* READING TEXT
┄┄┄┄┄┄┄┄┄┄┄┄┄┄┄┄┄┄┄┄
The Banking Sector, which must participate in any stock market rally for the rally to be real and lasting, has failed several times this year to break out along with other sectors. And it just failed again this month. Perhaps investors are thinking about something that’s been on our minds this week: and that is the effect of the exploding foreclosure “chain of title” problem on banks.

What is the Chain of Title?

Before the existence of mortgage-backed securities, most mortgages were held by local banks, the good old savings and loan. Title on the note was easy to prove. But when mortgage securitization happened, mortgage loans were bundled into Real-Estate Mortgage Investment Conduits (REMICs), handled by the Mortgage Electronic Registration System (MERS), which became the repository for the digitized mortgage notes, and which ended up slicing and dicing them into mortgage-backed securities. And these were then sold off to investors, according to their risk characteristics.

So what’s the problem? Everything was fine and dandy as home prices continued to rise.
But as home prices fell, and foreclosures rose, some sharp homeowners began asking the question, “does the bank who is foreclosing on me actually own the note? Do they really have the legal right to foreclose?”

Good question, because what these homeowners’ lawyers found was that in many cases the “chain of title” was broken. What does this mean? The actual IOU of a mortgage loan is the note. A note can be sold or transferred an unlimited number of times, but the physical document has to be physically signed over to the next holder. All of the signatures are what’s called the “chain of title.” If these signatures are skipped, then the chain of title is broken, and legally, the note is no longer valid. And so, legally, the homeowner no longer owes the loan.

A Higher Mortgage Delinquency Rate

Now, we’re not naive enough to believe that the government, bought and sold by the banks, is going to allow people to simply walk on the loans. Complete chaos would ensue. But, the confusion over the nation’s foreclosure process, and the temporary halting of all foreclosures by big banks such as Bank of America, will have a consequence.

Homeowners on the edge, who have already missed a payment, or have struggled to make their mortgage payments, will look at this mess and think, “Hmmm…it’s safe to miss a few payments while this is going on. I’ll worry about them later.” Since virtually no one can get any kind of loan these days, it’s a way for a homeowner in trouble to get a loan for a few months.

And don’t discount the ability of the media to ask the question, day in and day out, “Will homeowners be able to walk away from their mortgages?” They’ll trot out legal experts on both sides, leaving homeowners not only confused, but leaving a great many actually believing they can walk. It’s easy to believe when you are desperate, trying to put food on the table.

Our prediction is that the next few months will see the already staggering number of delinquent mortgages rise even further, and at a more rapid rate than expected.

Eventually, as go the Banks…

A higher mortgage delinquency rate means a less revenue for the banks. And this comes at a time when the banks will be spending untold sums trying to reestablish the chain of title on the notes, which will be a legal nightmare. This will put the underperforming banking stocks further underwater. And with no leadership from the banking sector, along with the failed recovery, the entire stock market will suffer.

No, don’t believe the subprime crisis is over. We’re just in the second act.
┄┄┄┄┄┄┄┄┄┄┄┄┄┄┄┄┄┄┄┄
* DATASET ROWS

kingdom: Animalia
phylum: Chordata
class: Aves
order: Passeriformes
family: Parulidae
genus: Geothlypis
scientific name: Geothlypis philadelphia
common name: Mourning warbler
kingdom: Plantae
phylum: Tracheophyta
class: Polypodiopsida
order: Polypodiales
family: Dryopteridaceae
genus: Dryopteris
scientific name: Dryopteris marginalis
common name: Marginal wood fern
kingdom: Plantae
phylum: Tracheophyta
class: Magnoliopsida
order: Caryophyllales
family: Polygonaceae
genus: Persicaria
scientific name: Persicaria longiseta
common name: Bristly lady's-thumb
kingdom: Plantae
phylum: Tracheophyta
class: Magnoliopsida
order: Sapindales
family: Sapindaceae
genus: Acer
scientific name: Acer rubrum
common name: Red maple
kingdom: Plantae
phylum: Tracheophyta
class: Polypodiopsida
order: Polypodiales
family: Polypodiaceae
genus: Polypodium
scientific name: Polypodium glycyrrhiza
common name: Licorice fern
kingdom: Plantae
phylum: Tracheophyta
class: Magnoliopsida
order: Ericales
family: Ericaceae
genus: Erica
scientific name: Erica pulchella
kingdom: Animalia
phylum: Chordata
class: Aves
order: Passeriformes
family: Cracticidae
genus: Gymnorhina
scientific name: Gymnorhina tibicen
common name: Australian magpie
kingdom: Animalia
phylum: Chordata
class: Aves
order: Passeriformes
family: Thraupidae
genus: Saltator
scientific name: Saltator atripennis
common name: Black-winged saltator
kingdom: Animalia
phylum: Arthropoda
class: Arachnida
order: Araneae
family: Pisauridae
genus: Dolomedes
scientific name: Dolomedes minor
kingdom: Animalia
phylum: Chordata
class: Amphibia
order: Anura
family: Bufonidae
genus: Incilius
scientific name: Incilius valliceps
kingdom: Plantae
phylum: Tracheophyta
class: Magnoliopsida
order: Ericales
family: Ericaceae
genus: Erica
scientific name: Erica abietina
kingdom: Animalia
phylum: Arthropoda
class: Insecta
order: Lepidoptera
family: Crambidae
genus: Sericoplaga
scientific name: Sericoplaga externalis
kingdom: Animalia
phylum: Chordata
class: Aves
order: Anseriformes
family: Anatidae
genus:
┄┄┄┄┄┄┄┄┄┄┄┄┄┄┄┄┄┄┄┄
* STATED GOAL
Write out the part of the foreclosure article from "And don’t discount" to "on the table.", word for word.

* PROBLEM SOLUTION
And don’t discount the ability of the media to ask the question, day in and day out, “Will homeowners be able to walk away from their mortgages?” They’ll trot out legal experts on both sides, leaving homeowners not only confused, but leaving a great many actually believing they can walk. It’s easy to believe when you are desperate, trying to put food on the table.